Despite these shortcomings, The Burning Earth gets more compelling as we burn, baby burn. Part Three (1945–2025) lays out the complexity of trying to address our climate crisis along with the hypocrisy of our all-too-lame efforts to date. One chapter compares and contrasts three women of the 1960–1970’s era: scientist Rachel Carson, philosopher Hannah Arendt, and Indian Prime Minister Indira Gandhi. At first, it seems their understanding and approaches to the science, morality, and politics of climate change are aligned. But when actual action is required, conflicts flare.
These conflicts only become more intractable as time marches on (and men finally start paying attention). Regarding the 1992 Earth Summit in Rio, the Dalai Llama said, “planetary harm is an outcome of a social order of atomized, desiring, acquiring individuals,” while US President George Bush said, “the American way of life is not up for negotiation.” No wonder there’s no agreement on how to proceed!
I was disappointed, though not surprised, that Mr. Sunil offers no worthwhile insight about how to address this intractable, life-threatening dilemma. Instead, the epilogue to The Burning Earth is laced with optimistic stories of young people’s awareness and commitment to rebalancing human’s place on this planet. As a Baby Boomer who came of age protesting war and chanting peace, forgive me for discounting the commitment of youth. After all our optimism, we baby boomers delivered to the world Bill Clinton, George W. Bush, Joe Biden, and Donald Trump. Two generations out from Silent Spring, more than fifty years since the first Earth Day, and over thirty years since Rio: what have we accomplished? We’ve emitted more carbon dioxide into the atmosphere since 1990 then in all prior measured history.
So. If our situation is so dire and the remedies so paltry, why bother reading this book? Because in the path of human development, knowledge, understanding, and perspective always trump ignorance. The better we understand how we got here, the easier it will be to find a way forward.

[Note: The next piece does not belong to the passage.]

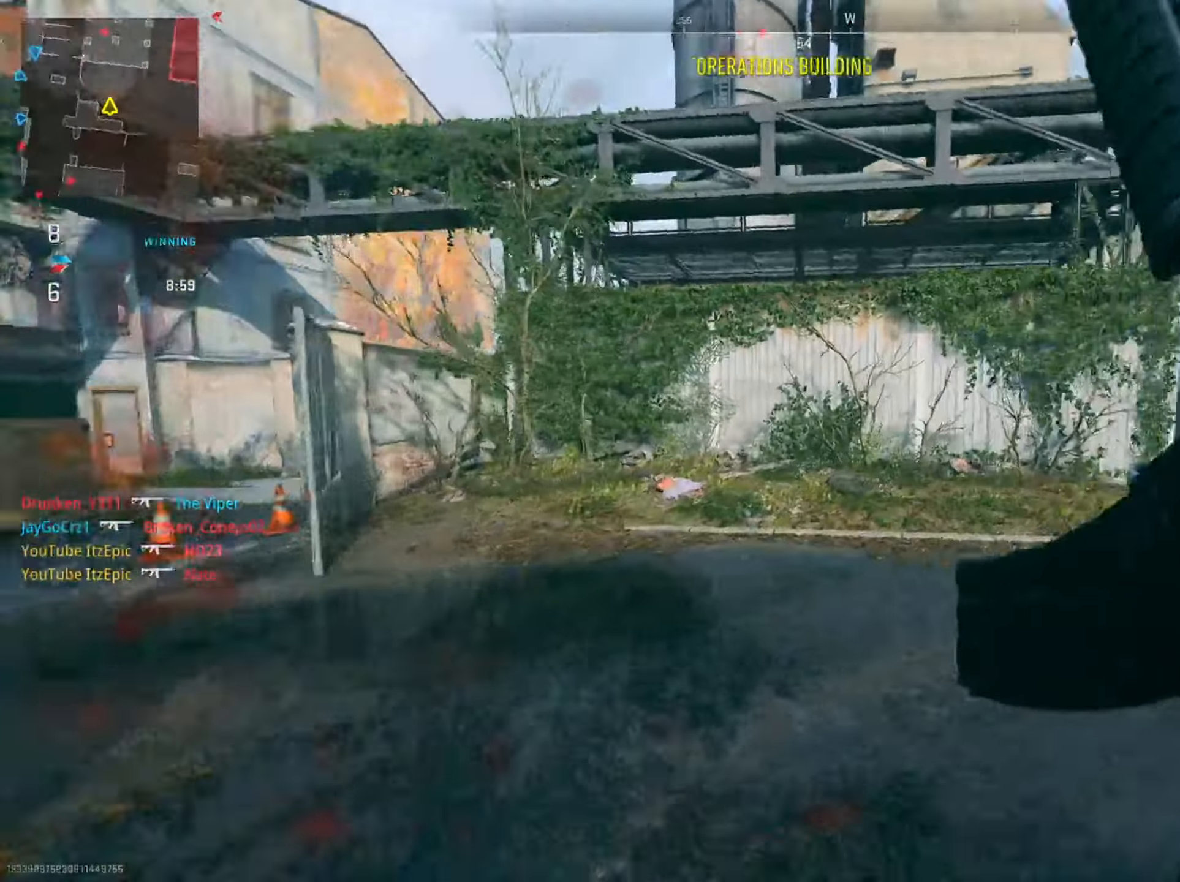
{"buttons": [], "left_stick": "up", "right_stick": "center", "events": []}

I am not hopeful for the future of humans on this earth. But I put my faith in two enduring truths. One: that humans are lame in anticipating problems, but pretty creative in addressing catastrophes. Two: that Mother Earth is more resilient than we deserve. It’s been almost forty years since Marc Resiner’s Cadillac Desert made the case that we’re out of water in the American West. Yet, the population sustained by the Colorado River system has almost doubled since then. In this book, Mr. Sunil spends considerable time discussing the population explosion of the 1960’s and 70’s, which many intelligent people viewed as impossible to sustain. Yet, the Green Revolution has created enough food to feed eight billion people. To be sure, we have ongoing problems of equity and distribution, and the environmental consequences of industrial agricultural have created new dilemmas, but at a first level approximation, we’ve figured out how to feed a heck of a lot of people.
Today, the proposed technological fixes to climate change give me the willies, the political will for change is weak, and the economic forces to bullying down our reckless path of destruction are strong. But despair is surrender, and so I force myself to a position of hope. That’s why everyone should read The Burning Earth, and then find a way, however small, to apply the cool hand of reason to the challenges we face.